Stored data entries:

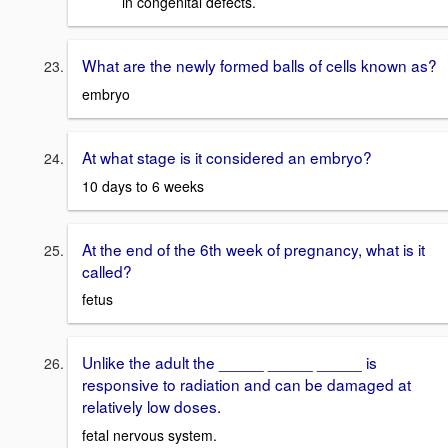
in congenital defects.
What are the newly formed balls of cells known as?
embryo
At what stage is it considered an embryo?
10 days to 6 weeks
At the end of the 6th week of pregnancy, what is it
called?
fetus
Unlike the adult the _____ _____ _____ is
responsive to radiation and can be damaged at
relatively low doses.
fetal nervous system.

### Task details
Give the number of lines in the data that contain the string "embryo", and nothing else.

### Output for this task
2